Ia para lá passar 15 dias, para talhar e provar. As esposas deles que nunca tinham pegado numa agulha, estavam lá numa sala e eu ensinava-as a passar marcações e tudo aquilo era uma alegria. Os maridos os doutores estavam no escritório do senhor engenheiro, a fazerem uma pândega todos juntos. O dia que lá ia, aquilo era uma alegria para Coimbra, para aquela gente que tinha as senhoras que lá iam. Era às quatro e cinco. Estavam ali assim todas. Eu talhava e provava. Nunca me deixava vir sem coisas para as minhas filhas e tinha que ir à praça comprar nem que fosse carne ou peixe para trazer para as minhas filhas. Era uma senhora muito minha amiga. Até o filho dela que é doutor. Foi ela que baptizou a minha neta, a minha Elsa Maria. Foi ele ser o padrinho por gostar tanto daquela animação e conheci-o ali de pequenino e tudo e depois foi crescendo. E eu ali trabalhei. Depois vim para casa. Quando eu estava a arranjar a mala para me vir embora para casa:
- “Isto até me faz nervoso. Esta senhora trataram-na cá mal com certeza.”

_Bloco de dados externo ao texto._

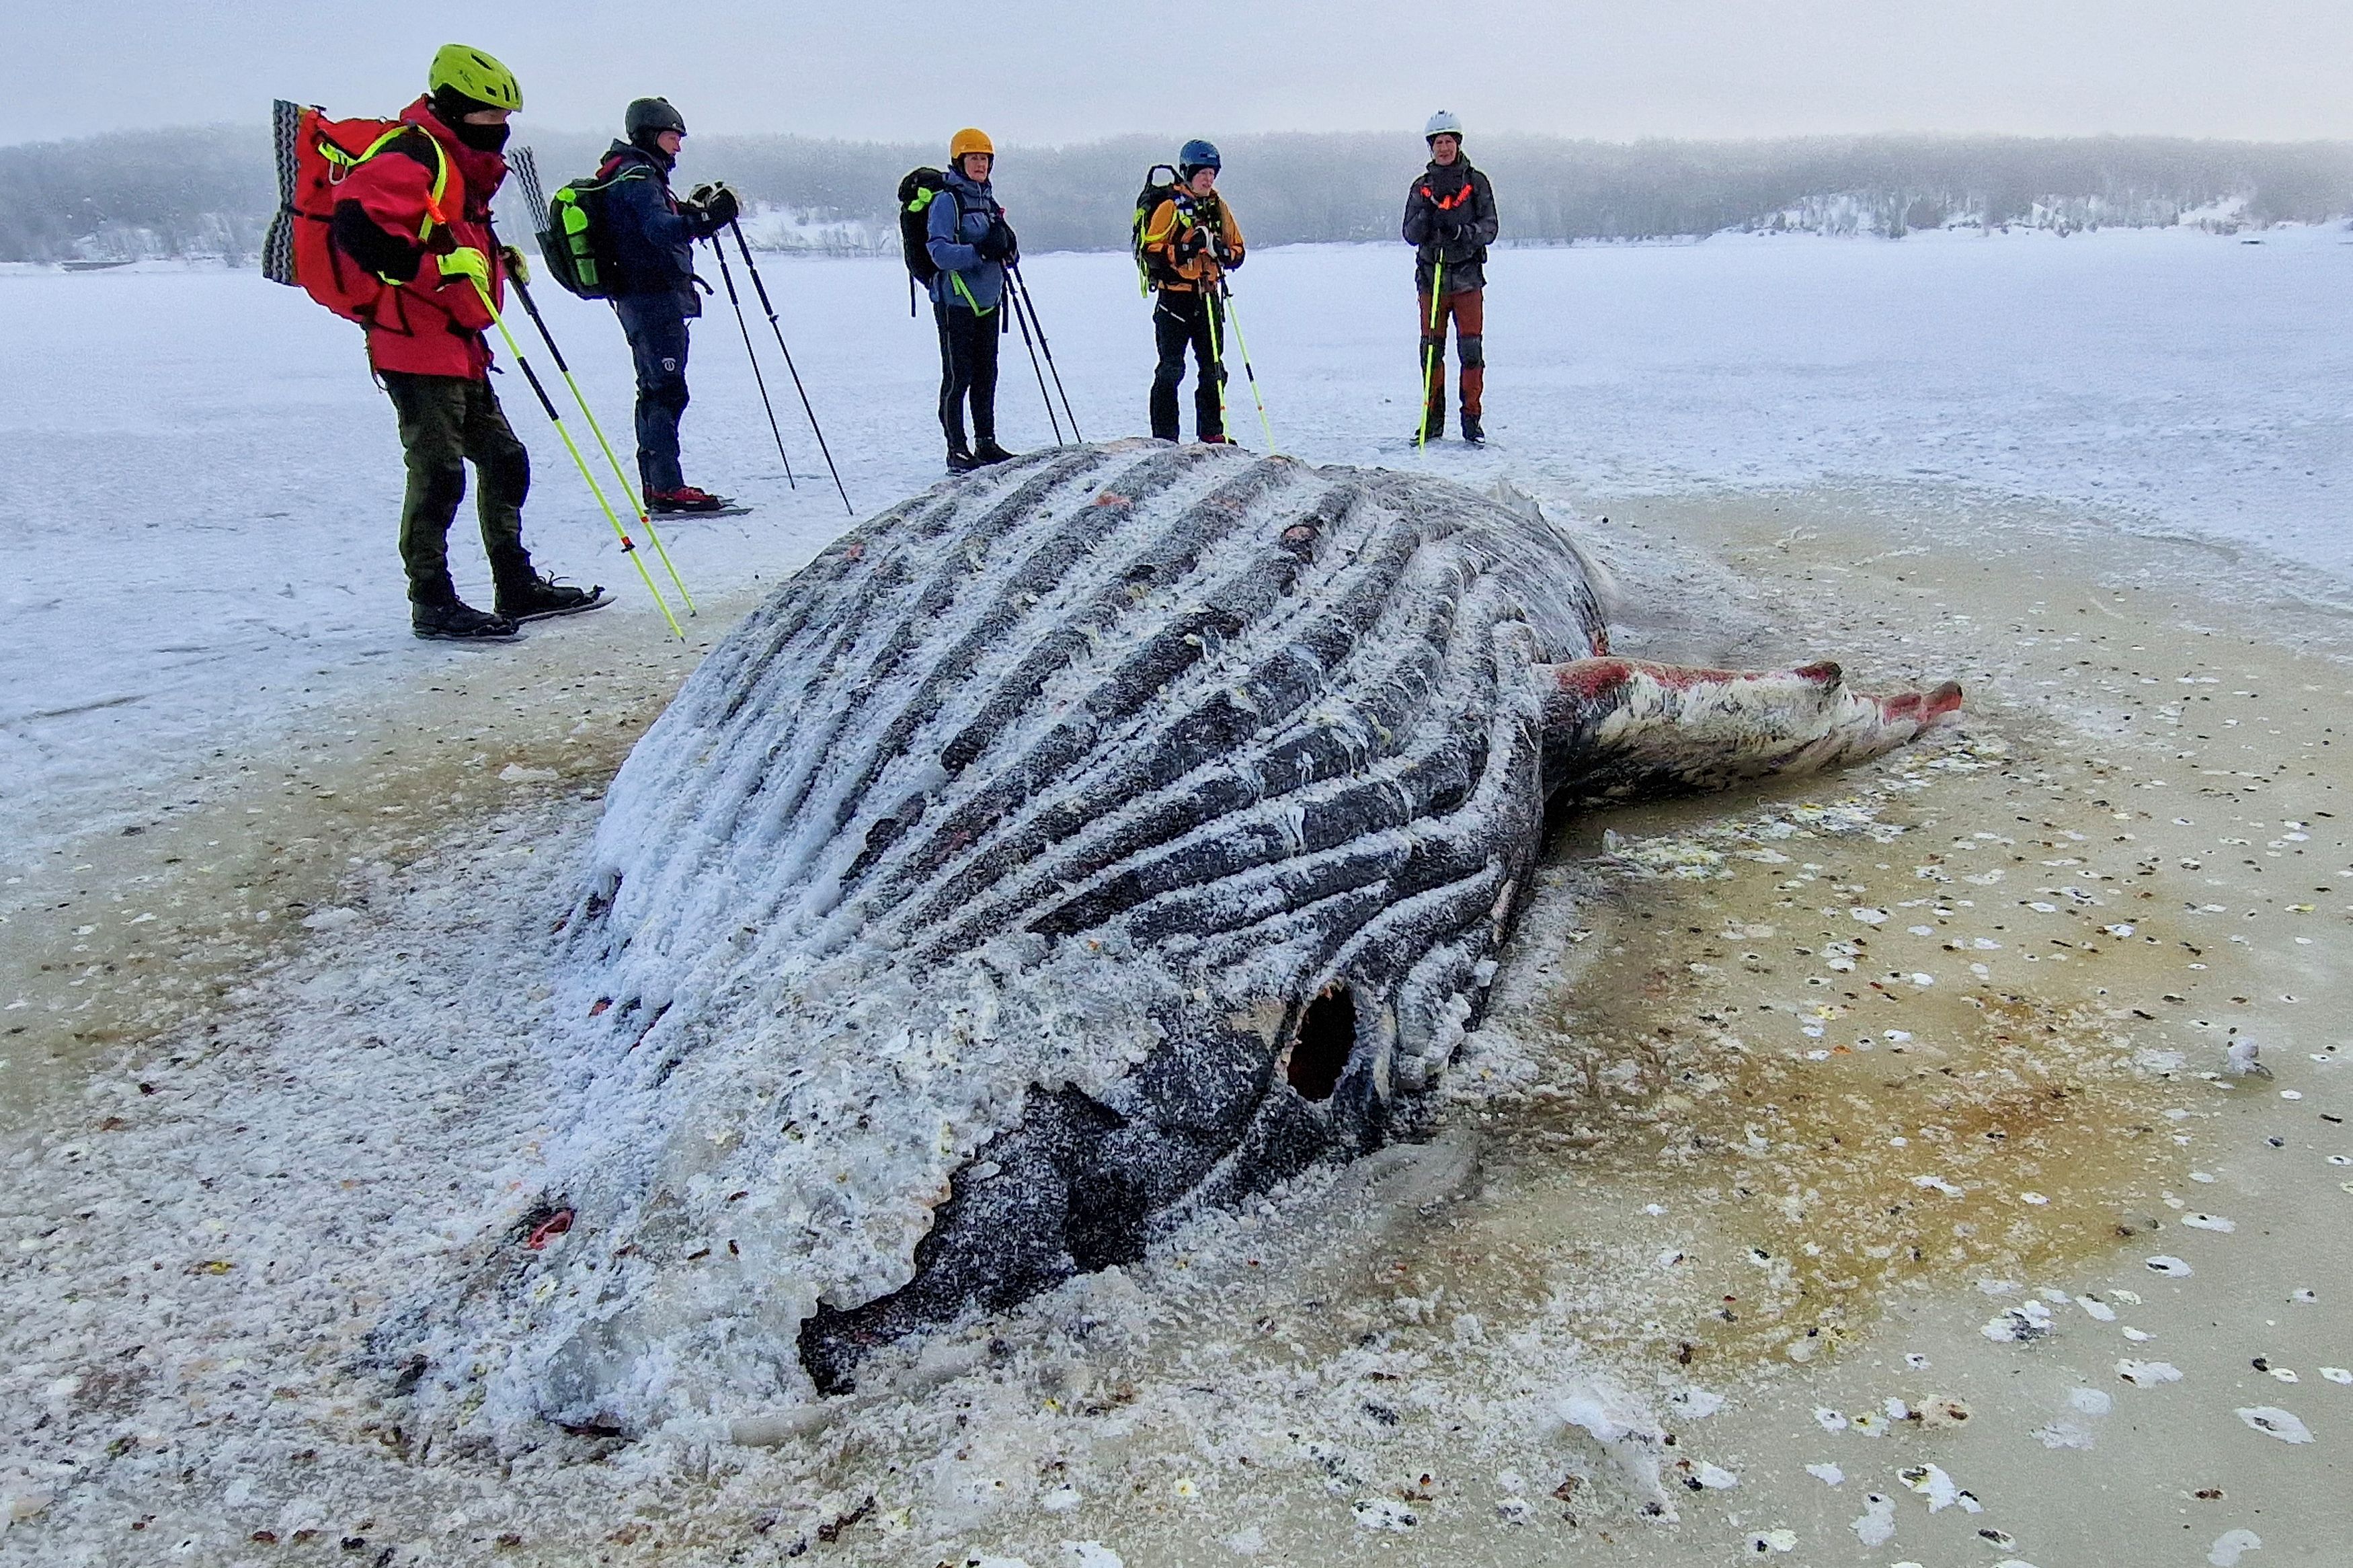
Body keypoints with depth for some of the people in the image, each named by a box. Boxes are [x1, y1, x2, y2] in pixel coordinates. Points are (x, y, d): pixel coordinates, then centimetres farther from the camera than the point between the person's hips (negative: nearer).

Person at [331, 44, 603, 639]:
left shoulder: (461, 168, 21)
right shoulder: (412, 157, -11)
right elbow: (354, 224, -24)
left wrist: (498, 260, 17)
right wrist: (437, 268, -28)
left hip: (458, 349, 10)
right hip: (415, 346, -10)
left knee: (505, 460, 12)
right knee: (438, 473, -9)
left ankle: (519, 586, 21)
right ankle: (432, 603, -1)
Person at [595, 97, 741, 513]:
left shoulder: (641, 175, 20)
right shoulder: (636, 176, -11)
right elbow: (660, 230, -27)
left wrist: (693, 209, 15)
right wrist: (704, 218, -39)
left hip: (645, 297, 11)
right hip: (654, 297, -11)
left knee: (656, 389, 13)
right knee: (667, 389, -12)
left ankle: (655, 485, 17)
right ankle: (667, 487, -14)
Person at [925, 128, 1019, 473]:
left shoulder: (988, 201, 17)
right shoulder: (946, 201, -7)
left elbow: (1008, 256, 19)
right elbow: (940, 253, -18)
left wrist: (1006, 246, -5)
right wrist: (980, 251, -30)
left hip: (988, 302, 7)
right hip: (956, 302, -7)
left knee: (986, 375, 11)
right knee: (958, 377, -4)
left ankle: (986, 443, 19)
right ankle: (957, 451, 0)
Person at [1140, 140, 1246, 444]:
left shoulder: (1219, 207, 12)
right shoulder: (1170, 207, -6)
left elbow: (1238, 251, 15)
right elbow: (1152, 253, -12)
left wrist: (1221, 251, -8)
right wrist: (1186, 249, -24)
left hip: (1208, 298, 6)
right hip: (1174, 298, -6)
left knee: (1213, 368, 8)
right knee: (1171, 369, -5)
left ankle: (1212, 433, 17)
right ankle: (1164, 437, -1)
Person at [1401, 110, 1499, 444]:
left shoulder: (1476, 183, 6)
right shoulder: (1422, 187, 11)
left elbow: (1489, 228, -1)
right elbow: (1410, 235, 3)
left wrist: (1461, 232, -19)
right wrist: (1430, 210, -15)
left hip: (1467, 278, -2)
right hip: (1431, 277, 2)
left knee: (1471, 349, -6)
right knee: (1431, 350, 1)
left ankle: (1473, 420, 1)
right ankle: (1432, 419, 10)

Não me deixavam levar nada para lá. Não me deixavam pagar nada. Davam-me almoço e jantar e lanche. Eu ali a trabalhar em casa dela e não admitia que eu não levasse nada pela obra dela. Tinha uma filha que tinha uma coisa no sangue, também um mal qualquer, chamavam-lhe a Zézinha. E eu dizia:
- Então mas não me vai proibir de fazer trabalho para a Zézinha e desse não levo nada. Pode estar descansada, nem que a senhora não me deixe cá vir mais, mas eu para essa não lhe levo nada. Mas a ela não admitia que eu não levasse nada. Tinha que levar dinheiro. Assim vivi até o meu marido morrer.